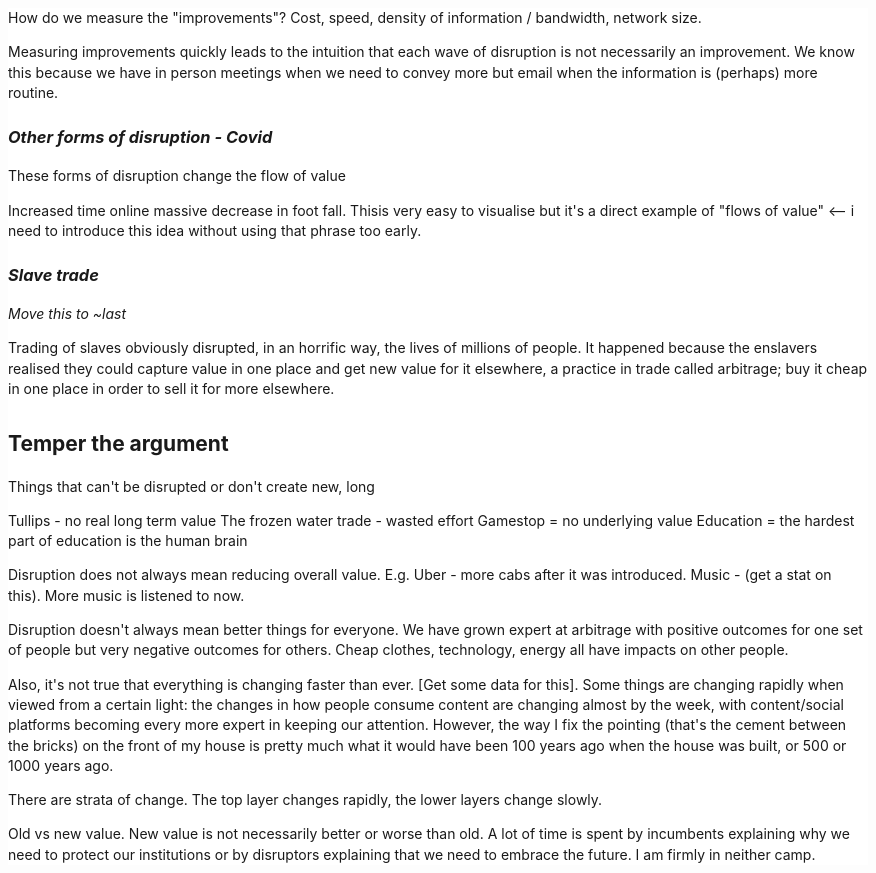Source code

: How do we measure the "improvements"? Cost, speed, density of information / bandwidth, network size.

Measuring improvements quickly leads to the intuition that each wave of disruption is not necessarily an improvement. We know this because we have in person meetings when we need to convey more but email when the information is (perhaps) more routine. 

### *Other forms of disruption - Covid*

These forms of disruption change the flow of value

Increased time online
massive decrease in foot fall. Thisis very easy to visualise but it's a direct example of "flows of value" <-- i need to introduce this idea without using that phrase too early.


### *Slave trade*

*Move this to ~last*

Trading of slaves obviously disrupted, in an horrific way, the lives of millions of people. It happened because the enslavers realised they could capture value in one place and get new value for it elsewhere, a practice in trade called arbitrage; buy it cheap in one place in order to sell it for more elsewhere.



## Temper the argument

Things that can't be disrupted or don't create new, long 

Tullips - no real long term value
The frozen water trade - wasted effort
Gamestop = no underlying value
Education = the hardest part of education is the human brain


Disruption does not always mean reducing overall value.
E.g. Uber - more cabs after it was introduced.
Music - (get a stat on this). More music is listened to now.


Disruption doesn't always mean better things for everyone. We have grown expert at arbitrage with positive outcomes for one set of people but very negative outcomes for others. Cheap clothes, technology, energy all have impacts on other people.


Also, it's not true that everything is changing faster than ever. [Get some data for this]. Some things are changing rapidly when viewed from a certain light: the changes in how people consume content are changing almost by the week, with content/social platforms becoming every more expert in keeping our attention. However, the way I fix the pointing (that's the cement between the bricks) on the front of my house is pretty much what it would have been 100 years ago when the house was built, or 500 or 1000 years ago.

There are strata of change. The top layer changes rapidly, the lower layers change slowly.

Old vs new value. New value is not necessarily better or worse than old. A lot of time is spent by incumbents explaining why we need to protect our institutions or by disruptors explaining that we need to embrace the future. I am firmly in neither camp. 
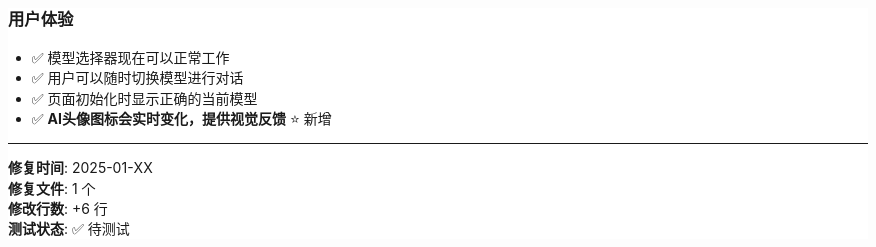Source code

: ### 用户体验
- ✅ 模型选择器现在可以正常工作
- ✅ 用户可以随时切换模型进行对话
- ✅ 页面初始化时显示正确的当前模型
- ✅ **AI头像图标会实时变化，提供视觉反馈** ⭐ 新增

---

**修复时间**: 2025-01-XX  
**修复文件**: 1 个  
**修改行数**: +6 行  
**测试状态**: ✅ 待测试
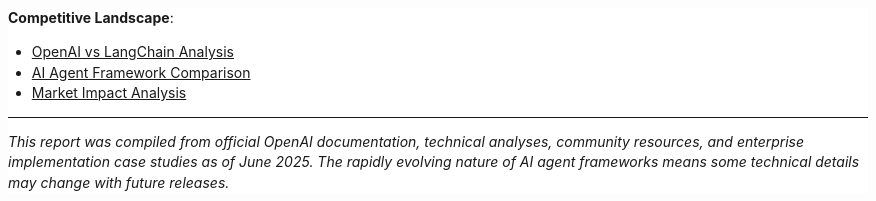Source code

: **Competitive Landscape**:

- [OpenAI vs LangChain Analysis](https://www.rohan-paul.com/p/openai-functions-vs-langchain-agents)
- [AI Agent Framework Comparison](https://www.videosdk.live/developer-hub/ai/best-ai-agent-framework)
- [Market Impact Analysis](https://www.infoworld.com/article/3844348/openai-takes-on-rivals-with-new-responses-api-agents-sdk.html)

---

_This report was compiled from official OpenAI documentation, technical analyses, community resources, and enterprise implementation case studies as of June 2025. The rapidly evolving nature of AI agent frameworks means some technical details may change with future releases._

EXERCISE DESCRIPTION -
Would you please output each record exactly, leaving the images out?

YOUR SOLUTION -
Source code

: How do we measure the "improvements"? Cost, speed, density of information / bandwidth, network size.

Measuring improvements quickly leads to the intuition that each wave of disruption is not necessarily an improvement. We know this because we have in person meetings when we need to convey more but email when the information is (perhaps) more routine. 

### *Other forms of disruption - Covid*

These forms of disruption change the flow of value

Increased time online
massive decrease in foot fall. Thisis very easy to visualise but it's a direct example of "flows of value" <-- i need to introduce this idea without using that phrase too early.


### *Slave trade*

*Move this to ~last*

Trading of slaves obviously disrupted, in an horrific way, the lives of millions of people. It happened because the enslavers realised they could capture value in one place and get new value for it elsewhere, a practice in trade called arbitrage; buy it cheap in one place in order to sell it for more elsewhere.



## Temper the argument

Things that can't be disrupted or don't create new, long 

Tullips - no real long term value
The frozen water trade - wasted effort
Gamestop = no underlying value
Education = the hardest part of education is the human brain


Disruption does not always mean reducing overall value.
E.g. Uber - more cabs after it was introduced.
Music - (get a stat on this). More music is listened to now.


Disruption doesn't always mean better things for everyone. We have grown expert at arbitrage with positive outcomes for one set of people but very negative outcomes for others. Cheap clothes, technology, energy all have impacts on other people.


Also, it's not true that everything is changing faster than ever. [Get some data for this]. Some things are changing rapidly when viewed from a certain light: the changes in how people consume content are changing almost by the week, with content/social platforms becoming every more expert in keeping our attention. However, the way I fix the pointing (that's the cement between the bricks) on the front of my house is pretty much what it would have been 100 years ago when the house was built, or 500 or 1000 years ago.

There are strata of change. The top layer changes rapidly, the lower layers change slowly.

Old vs new value. New value is not necessarily better or worse than old. A lot of time is spent by incumbents explaining why we need to protect our institutions or by disruptors explaining that we need to embrace the future. I am firmly in neither camp. 
Source code

: ### 用户体验
- ✅ 模型选择器现在可以正常工作
- ✅ 用户可以随时切换模型进行对话
- ✅ 页面初始化时显示正确的当前模型
- ✅ **AI头像图标会实时变化，提供视觉反馈** ⭐ 新增

---

**修复时间**: 2025-01-XX  
**修复文件**: 1 个  
**修改行数**: +6 行  
**测试状态**: ✅ 待测试
Source code

: **Competitive Landscape**:

- [OpenAI vs LangChain Analysis](https://www.rohan-paul.com/p/openai-functions-vs-langchain-agents)
- [AI Agent Framework Comparison](https://www.videosdk.live/developer-hub/ai/best-ai-agent-framework)
- [Market Impact Analysis](https://www.infoworld.com/article/3844348/openai-takes-on-rivals-with-new-responses-api-agents-sdk.html)

---

_This report was compiled from official OpenAI documentation, technical analyses, community resources, and enterprise implementation case studies as of June 2025. The rapidly evolving nature of AI agent frameworks means some technical details may change with future releases._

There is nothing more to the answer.